Source passage:
----------------------------------------
Brayon Blake (born December 8, 1995) is an American professional basketball player who last played for Gießen 46ers of the Basketball Bundesliga. He played college basketball at Cochise College, North Idaho College and Idaho.

College career
Blake began his collegiate career at Cochise College, where he led the team with 16.4 points and 10.3 rebounds per game, before transferring to North Idaho College before his sophomore year. At North Idaho, Blake averaged 21.2 points and 6.6 rebounds per game and was named to the Third Team NJCAA All-America. He committed to play at the University of Idaho for the final two seasons of his eligibility.

In his first season with the Vandals, Blake led the team with 6.1 rebounds per game and finished second with 10.0 points per game over 32 games (10 starts). As a senior, he was named first team All-Big Sky Conference after averaging 17.0 points and a conference-leading 9.6 rebounds per game.

Professional career
Blake signed with Basketball Löwen Braunschweig of the German Basketball Bundesliga on July 19, 2018. In his first professional season, Blake averaged 9.1 points, 4 rebounds and 1 assist over 37 BBL games.
----------------------------------------
[Labeled shape records]
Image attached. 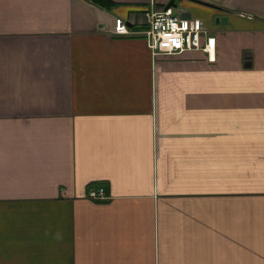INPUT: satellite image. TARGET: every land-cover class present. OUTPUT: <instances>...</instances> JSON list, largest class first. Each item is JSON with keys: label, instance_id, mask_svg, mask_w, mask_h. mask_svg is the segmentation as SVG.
Wrapping results in <instances>:
<instances>
[{"label": "crops", "instance_id": "obj_1", "mask_svg": "<svg viewBox=\"0 0 264 264\" xmlns=\"http://www.w3.org/2000/svg\"><path fill=\"white\" fill-rule=\"evenodd\" d=\"M109 1L0 0V264H264V0Z\"/></svg>", "mask_w": 264, "mask_h": 264}, {"label": "built area", "instance_id": "obj_2", "mask_svg": "<svg viewBox=\"0 0 264 264\" xmlns=\"http://www.w3.org/2000/svg\"><path fill=\"white\" fill-rule=\"evenodd\" d=\"M143 25L145 39L154 55H173L187 50H201L208 55L210 61L216 59V38L207 34L204 23L199 18L184 17L171 6L154 10ZM114 32L119 35L129 33L128 25L122 18L116 19ZM87 195L96 201L108 198L102 187L90 189Z\"/></svg>", "mask_w": 264, "mask_h": 264}, {"label": "trees", "instance_id": "obj_3", "mask_svg": "<svg viewBox=\"0 0 264 264\" xmlns=\"http://www.w3.org/2000/svg\"><path fill=\"white\" fill-rule=\"evenodd\" d=\"M92 1L104 7H107V6L111 7L113 5L112 2H110L109 0H92Z\"/></svg>", "mask_w": 264, "mask_h": 264}, {"label": "water", "instance_id": "obj_4", "mask_svg": "<svg viewBox=\"0 0 264 264\" xmlns=\"http://www.w3.org/2000/svg\"><path fill=\"white\" fill-rule=\"evenodd\" d=\"M172 5L171 4H168L167 6H166V8H170Z\"/></svg>", "mask_w": 264, "mask_h": 264}]
</instances>
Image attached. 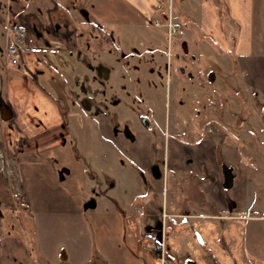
----------------------------------------
Stated exercise: Write the next part of the Brayon Blake biography, picking up after its last sentence.

Written answer:
Blake signed with Peristeri B.C. of the Greek Basket League on July 18, 2019.

On February 27, 2020, he has signed with Manisa Büyükşehir Belediye of the Turkish Basketball First League.

On August 9, 2020, he has signed with Sigortam.net of the Turkish Basketball First League.

On July 1, 2021, he has signed with Gießen 46ers of the Basketball Bundesliga.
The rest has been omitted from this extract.